Saved entries
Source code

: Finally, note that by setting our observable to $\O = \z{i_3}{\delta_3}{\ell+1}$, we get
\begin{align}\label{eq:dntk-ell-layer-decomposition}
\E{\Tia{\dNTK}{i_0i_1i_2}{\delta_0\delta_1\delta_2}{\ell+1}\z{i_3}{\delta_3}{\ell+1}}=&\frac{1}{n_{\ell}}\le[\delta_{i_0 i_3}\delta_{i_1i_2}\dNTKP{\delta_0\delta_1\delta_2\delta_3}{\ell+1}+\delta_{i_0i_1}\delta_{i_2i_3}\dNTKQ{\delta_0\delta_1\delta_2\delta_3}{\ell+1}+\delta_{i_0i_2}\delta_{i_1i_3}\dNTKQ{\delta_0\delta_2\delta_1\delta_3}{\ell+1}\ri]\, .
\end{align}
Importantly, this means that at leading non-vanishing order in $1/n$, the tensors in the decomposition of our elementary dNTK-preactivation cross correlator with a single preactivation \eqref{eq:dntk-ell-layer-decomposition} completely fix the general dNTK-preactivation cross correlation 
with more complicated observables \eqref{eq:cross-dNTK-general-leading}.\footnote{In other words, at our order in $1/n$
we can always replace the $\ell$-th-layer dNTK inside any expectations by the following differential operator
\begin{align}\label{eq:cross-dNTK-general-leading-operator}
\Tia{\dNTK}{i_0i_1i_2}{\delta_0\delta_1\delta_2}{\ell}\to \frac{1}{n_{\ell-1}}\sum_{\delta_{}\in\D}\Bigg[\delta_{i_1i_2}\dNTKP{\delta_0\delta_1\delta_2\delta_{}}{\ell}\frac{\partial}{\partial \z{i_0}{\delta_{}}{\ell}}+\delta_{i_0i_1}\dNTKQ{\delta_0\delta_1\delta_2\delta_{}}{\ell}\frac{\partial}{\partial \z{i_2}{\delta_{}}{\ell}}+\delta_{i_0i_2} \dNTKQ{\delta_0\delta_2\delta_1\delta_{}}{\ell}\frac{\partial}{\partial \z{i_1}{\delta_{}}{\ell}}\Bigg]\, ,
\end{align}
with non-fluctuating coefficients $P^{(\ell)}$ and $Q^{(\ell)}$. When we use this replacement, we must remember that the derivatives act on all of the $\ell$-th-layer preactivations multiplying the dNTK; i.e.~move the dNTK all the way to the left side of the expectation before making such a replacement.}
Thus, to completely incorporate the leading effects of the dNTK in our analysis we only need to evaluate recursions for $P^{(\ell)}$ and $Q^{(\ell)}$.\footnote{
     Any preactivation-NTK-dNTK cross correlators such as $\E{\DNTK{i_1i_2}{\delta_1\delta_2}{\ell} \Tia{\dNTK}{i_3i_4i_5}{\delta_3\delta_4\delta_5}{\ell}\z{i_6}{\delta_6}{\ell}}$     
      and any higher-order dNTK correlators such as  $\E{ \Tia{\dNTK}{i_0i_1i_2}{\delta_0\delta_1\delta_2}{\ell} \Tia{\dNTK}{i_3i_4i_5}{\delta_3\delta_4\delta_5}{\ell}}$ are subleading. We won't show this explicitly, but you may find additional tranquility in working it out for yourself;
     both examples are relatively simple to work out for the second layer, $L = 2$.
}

Exercise ::
Retrieve each line from the records above where the word "dNTKP" occurs.

Reply to the task ::
\E{\Tia{\dNTK}{i_0i_1i_2}{\delta_0\delta_1\delta_2}{\ell+1}\z{i_3}{\delta_3}{\ell+1}}=&\frac{1}{n_{\ell}}\le[\delta_{i_0 i_3}\delta_{i_1i_2}\dNTKP{\delta_0\delta_1\delta_2\delta_3}{\ell+1}+\delta_{i_0i_1}\delta_{i_2i_3}\dNTKQ{\delta_0\delta_1\delta_2\delta_3}{\ell+1}+\delta_{i_0i_2}\delta_{i_1i_3}\dNTKQ{\delta_0\delta_2\delta_1\delta_3}{\ell+1}\ri]\, .
\Tia{\dNTK}{i_0i_1i_2}{\delta_0\delta_1\delta_2}{\ell}\to \frac{1}{n_{\ell-1}}\sum_{\delta_{}\in\D}\Bigg[\delta_{i_1i_2}\dNTKP{\delta_0\delta_1\delta_2\delta_{}}{\ell}\frac{\partial}{\partial \z{i_0}{\delta_{}}{\ell}}+\delta_{i_0i_1}\dNTKQ{\delta_0\delta_1\delta_2\delta_{}}{\ell}\frac{\partial}{\partial \z{i_2}{\delta_{}}{\ell}}+\delta_{i_0i_2} \dNTKQ{\delta_0\delta_2\delta_1\delta_{}}{\ell}\frac{\partial}{\partial \z{i_1}{\delta_{}}{\ell}}\Bigg]\, ,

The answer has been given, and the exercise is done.